"So this is what a real bus smells like," thought Clara as she mentally untangled the rat's nest of hair dangling from the girl in front of her. She looked a little older – seventeen, maybe eighteen – and she was the only other non-adult on the bus. The girl had on an especially pungent type of patchouli, which Clara knew from Jerilyn and her parties. Jerilyn – how many times per hour did that name pop into her head? The aroma gave Clara a flashback that only lasted until the body odor of a skinny older man passing by in the aisle assaulted her. "Patchouli, b.o., and gas fumes are the scent palette of the day? Lovely."

As she watched the passing landscapes – suburbs changing to highways changing to farmlands changing to coastal roadways – Clara remembered a diatribe she'd launched against school buses and buses in general during her Freshman year. It got her laughs from her friends, but that ended when a boy sitting nearby told her she was too judgmental and called her "The Debutante". Even two years later, remembering that moment stung. She tried on the idea for the first time. "Maybe I am too judgmental," she thought, and stopped herself before the next thought could come along to soften the blow. She went back to the promise she'd made herself before leaving – to be open to new things this summer, and to let the experience change her for the better. No more looking down on buses – school or otherwise.

The bus slowed to a stop. Up front, the driver paid the toll before bringing it onto a bridge that didn't look like it could possibly hold all the vehicles crossing it. "We've got to be close now," Clara thought. Then she realized that she'd actually know how close she was to Breach Point if she still had her phone. She thought back to her mother taking her phone away before she left on the trip, and the reason she did it – which led back to Jerilyn.

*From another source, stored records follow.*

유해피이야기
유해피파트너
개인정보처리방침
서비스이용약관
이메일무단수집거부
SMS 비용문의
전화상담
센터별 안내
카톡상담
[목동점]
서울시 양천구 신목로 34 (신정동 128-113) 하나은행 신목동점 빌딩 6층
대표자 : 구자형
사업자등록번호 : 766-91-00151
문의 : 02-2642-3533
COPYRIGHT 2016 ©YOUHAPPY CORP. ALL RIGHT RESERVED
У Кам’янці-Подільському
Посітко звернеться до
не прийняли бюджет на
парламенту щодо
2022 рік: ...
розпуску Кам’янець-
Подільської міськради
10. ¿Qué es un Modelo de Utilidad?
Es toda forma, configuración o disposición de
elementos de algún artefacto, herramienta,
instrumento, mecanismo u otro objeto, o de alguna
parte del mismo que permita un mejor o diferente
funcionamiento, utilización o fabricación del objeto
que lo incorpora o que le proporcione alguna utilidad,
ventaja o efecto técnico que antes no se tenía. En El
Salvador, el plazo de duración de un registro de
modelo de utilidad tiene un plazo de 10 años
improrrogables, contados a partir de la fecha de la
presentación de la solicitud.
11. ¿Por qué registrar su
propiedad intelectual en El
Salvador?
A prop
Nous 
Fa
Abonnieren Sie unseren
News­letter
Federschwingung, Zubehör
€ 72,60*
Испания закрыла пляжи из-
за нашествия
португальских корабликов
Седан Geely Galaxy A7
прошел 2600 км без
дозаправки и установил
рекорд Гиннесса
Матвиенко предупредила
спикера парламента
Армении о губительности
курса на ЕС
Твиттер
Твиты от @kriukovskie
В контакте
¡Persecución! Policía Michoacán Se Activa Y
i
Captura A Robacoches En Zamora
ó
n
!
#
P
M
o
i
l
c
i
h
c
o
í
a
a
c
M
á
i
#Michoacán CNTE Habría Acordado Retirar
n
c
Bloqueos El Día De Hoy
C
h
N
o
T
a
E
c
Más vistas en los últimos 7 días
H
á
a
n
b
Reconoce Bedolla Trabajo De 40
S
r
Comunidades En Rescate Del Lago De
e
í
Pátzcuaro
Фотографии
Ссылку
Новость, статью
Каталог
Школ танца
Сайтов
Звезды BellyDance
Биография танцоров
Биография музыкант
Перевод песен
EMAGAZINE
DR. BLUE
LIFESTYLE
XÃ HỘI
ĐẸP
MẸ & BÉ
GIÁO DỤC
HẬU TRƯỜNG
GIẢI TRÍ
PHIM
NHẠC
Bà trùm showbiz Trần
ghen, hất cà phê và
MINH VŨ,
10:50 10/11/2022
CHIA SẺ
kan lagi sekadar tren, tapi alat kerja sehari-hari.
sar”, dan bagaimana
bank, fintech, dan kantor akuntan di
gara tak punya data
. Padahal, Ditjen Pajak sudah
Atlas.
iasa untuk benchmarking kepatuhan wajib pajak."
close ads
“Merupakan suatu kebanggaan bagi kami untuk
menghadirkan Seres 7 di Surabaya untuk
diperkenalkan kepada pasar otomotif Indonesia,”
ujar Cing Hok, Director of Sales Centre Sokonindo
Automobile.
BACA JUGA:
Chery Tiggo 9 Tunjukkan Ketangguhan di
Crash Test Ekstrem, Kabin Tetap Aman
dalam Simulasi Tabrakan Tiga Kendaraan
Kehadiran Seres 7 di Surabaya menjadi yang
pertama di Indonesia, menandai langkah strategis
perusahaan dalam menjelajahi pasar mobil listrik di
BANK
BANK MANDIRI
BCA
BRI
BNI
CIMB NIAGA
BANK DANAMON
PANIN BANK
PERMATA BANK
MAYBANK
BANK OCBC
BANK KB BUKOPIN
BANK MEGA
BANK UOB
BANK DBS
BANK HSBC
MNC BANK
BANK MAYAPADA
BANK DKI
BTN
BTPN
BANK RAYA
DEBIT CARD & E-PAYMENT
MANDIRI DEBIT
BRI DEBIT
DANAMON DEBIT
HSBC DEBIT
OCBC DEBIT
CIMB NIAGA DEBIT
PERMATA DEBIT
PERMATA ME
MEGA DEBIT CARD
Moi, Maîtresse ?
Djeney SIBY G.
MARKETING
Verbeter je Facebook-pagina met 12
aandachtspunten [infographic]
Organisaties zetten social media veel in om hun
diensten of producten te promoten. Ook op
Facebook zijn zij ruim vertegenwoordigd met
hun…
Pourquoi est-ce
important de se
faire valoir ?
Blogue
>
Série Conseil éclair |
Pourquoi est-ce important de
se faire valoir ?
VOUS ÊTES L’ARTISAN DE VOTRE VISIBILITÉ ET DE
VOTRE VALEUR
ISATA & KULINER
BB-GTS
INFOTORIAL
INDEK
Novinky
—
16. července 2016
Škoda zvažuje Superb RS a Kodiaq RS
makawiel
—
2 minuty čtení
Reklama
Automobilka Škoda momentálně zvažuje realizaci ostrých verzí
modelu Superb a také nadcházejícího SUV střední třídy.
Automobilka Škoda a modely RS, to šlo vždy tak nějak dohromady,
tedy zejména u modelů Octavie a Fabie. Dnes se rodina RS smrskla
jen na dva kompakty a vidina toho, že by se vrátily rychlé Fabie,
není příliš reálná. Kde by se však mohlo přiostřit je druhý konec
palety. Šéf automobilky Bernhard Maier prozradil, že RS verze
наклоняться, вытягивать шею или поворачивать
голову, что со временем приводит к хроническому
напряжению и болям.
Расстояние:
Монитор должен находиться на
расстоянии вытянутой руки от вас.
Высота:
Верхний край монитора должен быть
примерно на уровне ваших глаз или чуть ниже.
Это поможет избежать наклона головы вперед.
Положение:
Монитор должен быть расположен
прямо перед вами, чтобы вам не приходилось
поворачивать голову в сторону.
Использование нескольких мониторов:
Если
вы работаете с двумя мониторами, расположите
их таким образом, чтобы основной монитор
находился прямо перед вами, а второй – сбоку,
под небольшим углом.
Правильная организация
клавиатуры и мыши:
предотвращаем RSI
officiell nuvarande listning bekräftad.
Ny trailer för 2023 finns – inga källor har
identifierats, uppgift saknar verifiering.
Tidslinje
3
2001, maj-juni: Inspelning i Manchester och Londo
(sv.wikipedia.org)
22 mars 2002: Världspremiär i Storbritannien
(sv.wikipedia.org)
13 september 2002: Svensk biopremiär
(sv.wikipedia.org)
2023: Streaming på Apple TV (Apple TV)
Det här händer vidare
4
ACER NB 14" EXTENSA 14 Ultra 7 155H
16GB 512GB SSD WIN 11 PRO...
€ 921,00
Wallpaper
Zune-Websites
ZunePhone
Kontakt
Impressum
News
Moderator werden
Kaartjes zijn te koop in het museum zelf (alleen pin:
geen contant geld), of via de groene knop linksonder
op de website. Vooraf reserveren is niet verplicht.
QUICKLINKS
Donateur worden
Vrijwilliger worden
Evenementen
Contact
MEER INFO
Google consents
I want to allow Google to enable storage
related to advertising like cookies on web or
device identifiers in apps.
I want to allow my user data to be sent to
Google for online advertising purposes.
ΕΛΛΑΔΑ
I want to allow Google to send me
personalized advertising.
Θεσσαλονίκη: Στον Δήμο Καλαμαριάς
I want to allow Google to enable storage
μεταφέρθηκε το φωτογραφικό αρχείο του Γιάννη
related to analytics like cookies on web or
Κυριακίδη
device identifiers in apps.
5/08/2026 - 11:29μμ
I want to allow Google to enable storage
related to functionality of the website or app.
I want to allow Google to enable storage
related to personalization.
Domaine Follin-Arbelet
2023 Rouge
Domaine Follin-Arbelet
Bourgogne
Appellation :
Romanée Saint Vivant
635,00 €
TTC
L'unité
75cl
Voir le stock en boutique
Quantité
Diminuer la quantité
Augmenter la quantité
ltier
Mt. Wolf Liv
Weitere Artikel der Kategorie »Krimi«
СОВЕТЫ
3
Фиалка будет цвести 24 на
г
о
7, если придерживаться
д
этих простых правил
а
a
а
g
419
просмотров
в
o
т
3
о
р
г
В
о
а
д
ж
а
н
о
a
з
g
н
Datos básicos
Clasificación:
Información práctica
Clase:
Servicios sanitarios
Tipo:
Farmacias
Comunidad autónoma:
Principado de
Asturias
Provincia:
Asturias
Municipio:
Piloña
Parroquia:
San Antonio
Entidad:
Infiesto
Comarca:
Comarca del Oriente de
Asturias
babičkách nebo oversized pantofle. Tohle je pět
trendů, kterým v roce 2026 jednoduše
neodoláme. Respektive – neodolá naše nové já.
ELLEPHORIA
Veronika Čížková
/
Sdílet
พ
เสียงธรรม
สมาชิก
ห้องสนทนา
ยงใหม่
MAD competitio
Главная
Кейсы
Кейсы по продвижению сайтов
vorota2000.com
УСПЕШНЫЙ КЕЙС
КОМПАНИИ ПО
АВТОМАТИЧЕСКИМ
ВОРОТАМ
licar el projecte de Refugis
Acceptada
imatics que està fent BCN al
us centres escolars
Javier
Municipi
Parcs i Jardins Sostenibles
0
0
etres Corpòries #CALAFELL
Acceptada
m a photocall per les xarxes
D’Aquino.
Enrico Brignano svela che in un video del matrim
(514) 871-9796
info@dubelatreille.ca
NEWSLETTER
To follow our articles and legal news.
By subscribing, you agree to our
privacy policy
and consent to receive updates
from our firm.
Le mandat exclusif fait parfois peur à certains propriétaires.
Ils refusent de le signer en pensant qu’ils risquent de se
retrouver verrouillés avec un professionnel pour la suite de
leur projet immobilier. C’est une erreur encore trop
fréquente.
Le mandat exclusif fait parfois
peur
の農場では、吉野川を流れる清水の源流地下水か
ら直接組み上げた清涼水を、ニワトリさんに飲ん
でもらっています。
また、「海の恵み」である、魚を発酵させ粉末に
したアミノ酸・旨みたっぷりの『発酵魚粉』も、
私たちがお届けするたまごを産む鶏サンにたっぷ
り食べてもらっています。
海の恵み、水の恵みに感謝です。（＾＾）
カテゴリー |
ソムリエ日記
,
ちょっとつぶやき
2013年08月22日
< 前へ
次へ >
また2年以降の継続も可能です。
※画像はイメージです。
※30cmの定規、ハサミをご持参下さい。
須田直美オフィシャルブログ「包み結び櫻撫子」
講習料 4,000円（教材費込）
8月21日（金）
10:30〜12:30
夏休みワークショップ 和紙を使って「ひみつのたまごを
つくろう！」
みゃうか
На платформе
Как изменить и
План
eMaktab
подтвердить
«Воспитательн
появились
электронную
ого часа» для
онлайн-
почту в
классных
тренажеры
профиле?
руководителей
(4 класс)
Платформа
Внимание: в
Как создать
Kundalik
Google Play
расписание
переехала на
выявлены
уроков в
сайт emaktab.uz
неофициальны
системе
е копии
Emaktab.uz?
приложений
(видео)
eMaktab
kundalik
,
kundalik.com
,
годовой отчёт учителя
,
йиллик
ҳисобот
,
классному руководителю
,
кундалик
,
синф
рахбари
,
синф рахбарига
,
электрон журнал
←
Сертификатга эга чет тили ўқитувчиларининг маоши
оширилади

Clara pulled out her camera for distraction. She smiled as she looked over the familiar scratches on its case and the big ding in the aluminum body. The minor damage made her wonder what her grandfather had been doing when the scrapes first appeared. Clara let herself daydream about him rushing to get an amazing shot of a skydiver, or maybe an avalanche. She knew it couldn't be anything near as dramatic as those things – he was a department store employee who took photos on the side, not a world-traveling photojournalist – but she still liked fantasizing about him having exciting adventures. Clara dragged the tip of her pinkie along the crease of the big ding, happy to have some physical evidence of his existence.

"Is that an AE-1 Programmable?" The man across the aisle was her father's age – maybe even older. He leaned over the sleeping woman between them. Clara hoped it was his wife, seeing the way he nudged her aside and spoke loud enough to wake her.

"Uh..." she stumbled, embarrassed that she had forgotten the exact model. She turned it around and saw "AE-1" etched into the camera's body.

"Yes it is," she said.

"Great camera! I had one of those in college," the man said.

Clara smiled. "I love it."

The man nodded. "I have to say, it's great to see someone your age using a real film camera. You got black and white or color in there?"

"Just black and white," she said.

"You're better off that way," the man said. "It'll take a while to get it processed, though – unless you're doing it yourself..."

The man looked at Clara, pausing for an answer.

"No," she said. "I don't have a darkroom. I'll be sending it out."

The man nodded. Clara thought, "I'm having a conversation with a grown man who's not a relative, teacher, or store employee," before chiding herself for being so sheltered that she'd even give that any notice. She gave the man a polite smile before turning away.